From Books to Movies and Back Again

From Books to Movies and Back Again
AP Photo/Alexander F. Yuan, File

When I was growing up in the 1970s in Kansas City (sometimes called “the buckle of the Bible belt”) my father, a Baptist minister, did not allow our family to go to the movies. It was too likely we'd encounter lots of larger-than-life sin on the silver screen. Better safe than soiled. Even the squeaky-clean Disney movies that played on television every Sunday night were beyond my reach — Sunday nights were spent at church. 

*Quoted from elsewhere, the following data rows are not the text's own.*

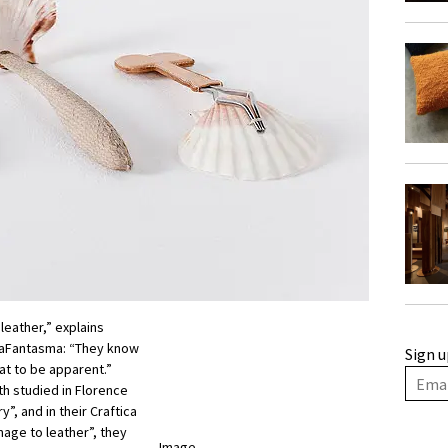
leather,” explains
maFantasma: “They know
Sign u
at to be apparent.”
th studied in Florence
y”, and in their Craftica
mage to leather”, they
Image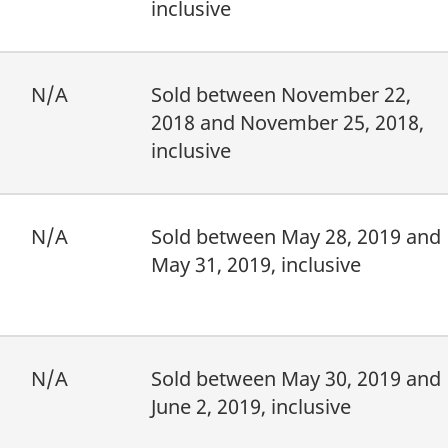
inclusive
N/A
Sold between November 22,
2018 and November 25, 2018,
inclusive
N/A
Sold between May 28, 2019 and
May 31, 2019, inclusive
N/A
Sold between May 30, 2019 and
June 2, 2019, inclusive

Books were my refuge. Daily Bible-reading was expected, but it was an endless stream of novels and biographies that provided the great escape from our modest corner of the Midwest. My parents opened this door when I was a toddler; my mother read to me every day, often until she was hoarse. Soon I could handle the early readers and “Little Golden Books” by myself. Later, chocolate-voiced Mrs. Wright would entrance our fourth-grade class with a chapter a day from classics like Tom Sawyer and Robinson Crusoe, and I was reading and rereading the brick-red volumes of The Childhood of Famous Americans(Babe Didrikson, Gus Grissom, J. C. Penney) that filled the shelves of the Harry S. Truman Elementary School. I owned most of Louisa May Alcott and all of Laura Ingalls Wilder and read them till the spines split and pages fell out. Dickens and the Brontës joined the line-up in middle school, and I can still recap the plots of all the Sherlock Holmes stories for you, if you'd like. Television was allowed, but The Beverly Hillbillies and Speed Racercouldn't compete with Mark Twain and Josephine Tey.